-- YOUR ASSIGNMENT --
Give back all the entries below. Omit none of them.

-- PROVIDED INFORMATION --
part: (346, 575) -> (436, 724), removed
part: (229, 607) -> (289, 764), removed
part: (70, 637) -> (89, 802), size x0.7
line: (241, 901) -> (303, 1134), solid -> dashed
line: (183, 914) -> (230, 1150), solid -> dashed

-- SOLUTION --
part: (346, 575) -> (436, 724), removed
part: (229, 607) -> (289, 764), removed
part: (70, 637) -> (89, 802), size x0.7
line: (241, 901) -> (303, 1134), solid -> dashed
line: (183, 914) -> (230, 1150), solid -> dashed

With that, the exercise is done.